- Łuczyna Location within Poland
- Coordinates: 51°18′N 17°17′E﻿ / ﻿51.300°N 17.283°E
- Country: Poland
- Voivodeship: Lower Silesian
- County: Oleśnica
- Gmina: Dobroszyce

Population
- • Total: 456
- Time zone: UTC+1 (CET)
- • Summer (DST): UTC+2 (CEST)
- Vehicle registration: DOL

= Łuczyna =

Łuczyna is a village in the administrative district of Gmina Dobroszyce, within Oleśnica County, Lower Silesian Voivodeship, in south-western Poland.

Łuczyna lies approximately 6 km north-west of Dobroszyce, 14 km north-west of Oleśnica, and 26 km north-east of the regional capital Wrocław. The village has a combined area of 1,846 hectares, and the population of 472 as of 2009.

==History==
Łuczyna was founded as "Luzina" on 20 April 1251 by Bishop Tomasz I of Wrocław. In 1283, parish priest Smilo was mentioned there, along with the alternative spelling of the village name, "Lucina" (1283). Until 1810 the village was the possession of the Cistercian monastery of Trzebnica.

In 1845 the settlement got subdivided into the upper and lower part: Nieder and Ober Lutzine (in German). In the lower town there was a Protestant church, evangelical school, the palace, and two big farms: one within the village and one just outside it; as well as 77 private properties with 105 residential buildings; not to mention: two water mills, 10 linen weaving workshops, a bakery, a brickyard, a brewery and a distillery. At that time, among the 783 residents, there were 36 Protestants and 12 Catholics, including two gardening contractors, 20 artisans and 10 merchants of wood. In the upper town, there was also a brewery and a distillery, as well as 7 country estates featuring 10 family dwellings, housing 53 people in total.

Around 1847, resulting partially from the introduction of new administrative divisions, most land came into the possession of St. Bernard Hospital located in Wrocław, and the von Roeder family (1854) as well. The settlement remained split into upper and lower Lutzine until 1912, with St. Bernard Hospital owning most property in both parts. In 1937 Lutzine was sold to Georg von Roeder, with 1,218 hectares of land including 61.5 hectares of fields and meadows, and 1,156.5 hectares of the forest.

==Geography==
Łuczyna came as a result of a merger of two towns, the boundaries of which run along the single road set in the north-west and south-east directions. The upper village is the site of the original settlement dating back to the 13th century. It outline is still visible in the center of town, featuring denser urban planning on both sides of a network of country roads with building plots of considerable size. All dwellings were surrounded by rectangular courtyards. In the center of the village is a prominent church, and a small cemetery to the south at some distance. To the north of it, along the road to Strzelce is the building of the local school.

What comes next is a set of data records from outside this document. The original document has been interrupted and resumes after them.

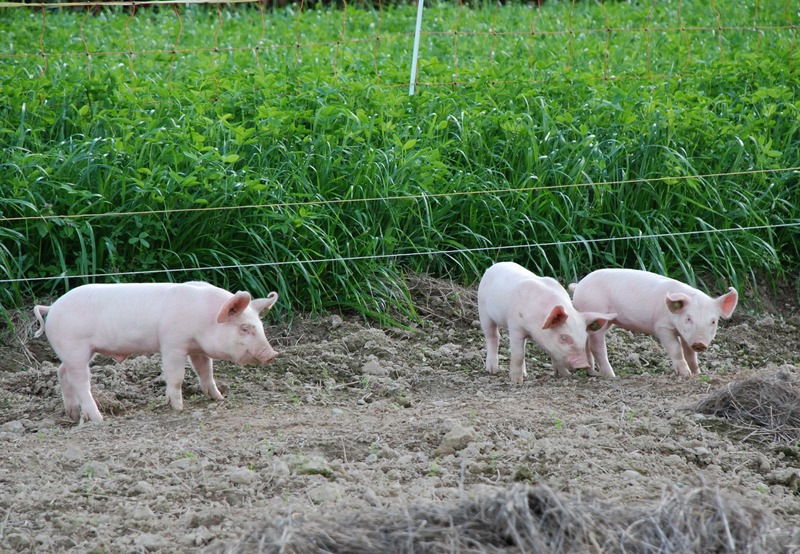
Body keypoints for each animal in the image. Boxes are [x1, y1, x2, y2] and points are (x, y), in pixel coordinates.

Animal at [33, 281, 279, 423]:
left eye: (260, 325)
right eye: (244, 328)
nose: (272, 354)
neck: (205, 318)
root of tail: (52, 308)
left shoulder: (197, 348)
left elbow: (206, 372)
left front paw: (219, 398)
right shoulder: (172, 343)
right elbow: (176, 376)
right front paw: (178, 407)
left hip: (73, 353)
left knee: (62, 373)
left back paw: (74, 415)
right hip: (75, 348)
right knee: (79, 381)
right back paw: (98, 419)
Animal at [477, 262, 616, 384]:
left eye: (585, 337)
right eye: (564, 337)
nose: (583, 364)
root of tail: (494, 266)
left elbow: (553, 355)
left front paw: (564, 375)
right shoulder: (515, 326)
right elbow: (518, 355)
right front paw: (516, 381)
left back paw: (525, 373)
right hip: (483, 309)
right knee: (493, 336)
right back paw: (492, 370)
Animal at [569, 268, 738, 378]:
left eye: (713, 321)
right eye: (688, 318)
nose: (700, 343)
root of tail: (579, 286)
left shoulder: (686, 336)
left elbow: (691, 355)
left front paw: (698, 373)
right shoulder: (662, 327)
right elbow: (676, 350)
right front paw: (685, 374)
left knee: (587, 343)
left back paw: (592, 371)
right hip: (597, 311)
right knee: (596, 346)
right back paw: (612, 376)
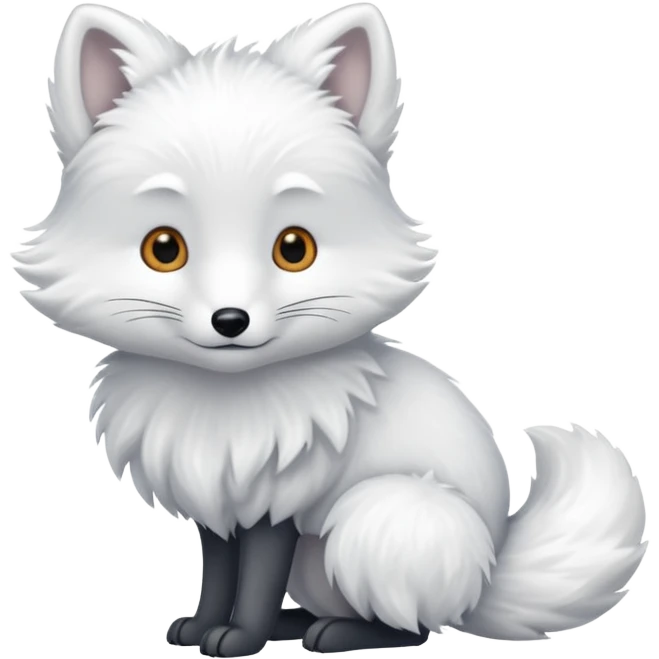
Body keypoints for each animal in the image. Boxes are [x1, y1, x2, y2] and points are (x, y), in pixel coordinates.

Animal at [13, 2, 647, 656]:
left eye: (294, 249)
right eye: (164, 248)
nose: (230, 321)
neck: (224, 409)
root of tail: (489, 570)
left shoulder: (279, 505)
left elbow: (257, 579)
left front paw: (239, 636)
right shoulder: (218, 498)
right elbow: (219, 571)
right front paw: (200, 625)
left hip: (384, 515)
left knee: (412, 627)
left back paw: (334, 633)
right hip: (322, 564)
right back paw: (295, 624)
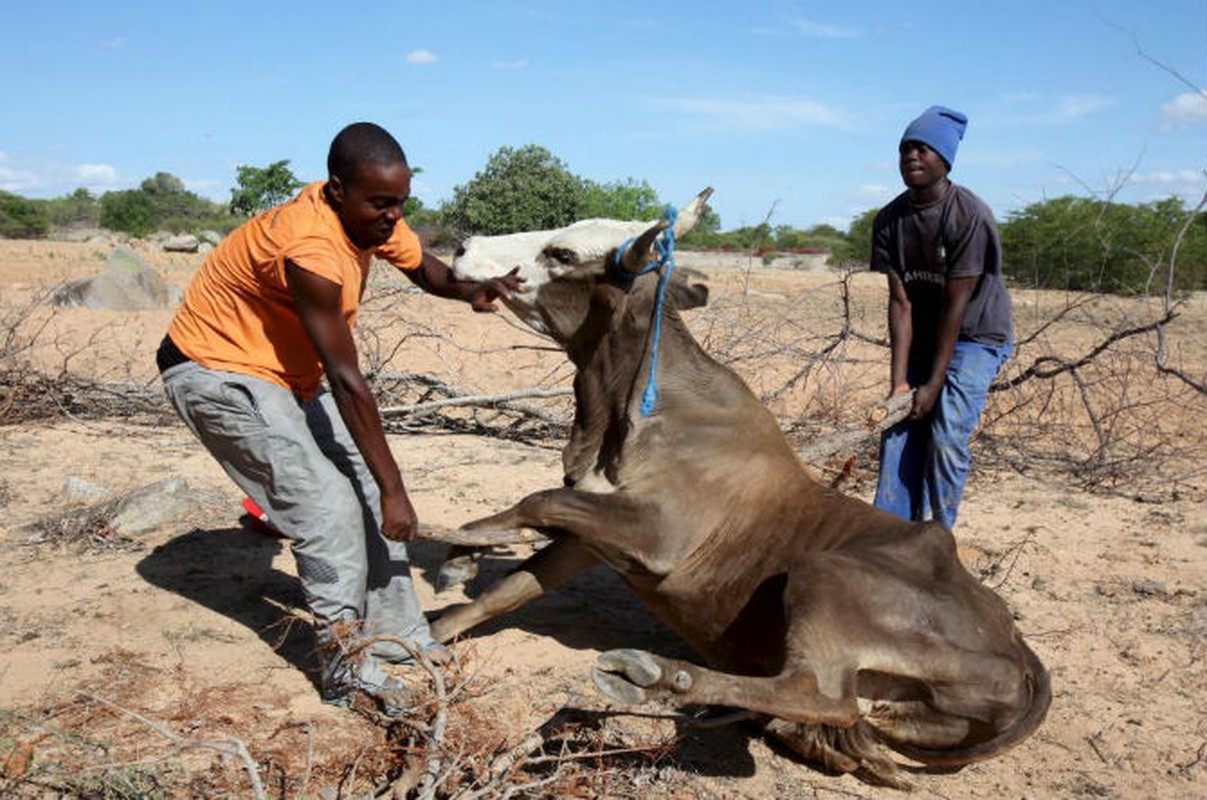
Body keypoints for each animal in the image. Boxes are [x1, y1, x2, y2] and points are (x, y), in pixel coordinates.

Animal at [434, 189, 1047, 786]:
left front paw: (468, 541)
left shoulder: (658, 537)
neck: (630, 411)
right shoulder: (594, 537)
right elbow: (510, 587)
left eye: (561, 253)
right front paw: (437, 621)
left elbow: (537, 501)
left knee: (822, 694)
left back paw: (658, 676)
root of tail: (1018, 650)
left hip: (823, 573)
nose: (463, 246)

The southern, lower part of the village featured more dispersed houses, and smaller size properties with less farm buildings. On its west side are the remains of three water mills. It also features a large roadside cemetery, on the south side, marking the boundary of the lower village.

==Points of interest==
In Łuczyna there are no object entered in the register of monuments. There are a few different zones of conservation protection though. The entire area of the village is designated as zone "OW" for archaeological observation, due to burial mounds existing in the area and considered as valuable archaeological relics. Similarly, both town cemeteries are protected under the green space bylaw. The zone "B" encompasses the area of the village consisting of building plots. From the east and north-east, the exposure areas along the road to Strzelce and Sadków are listed under the zone "E" protection bylaw.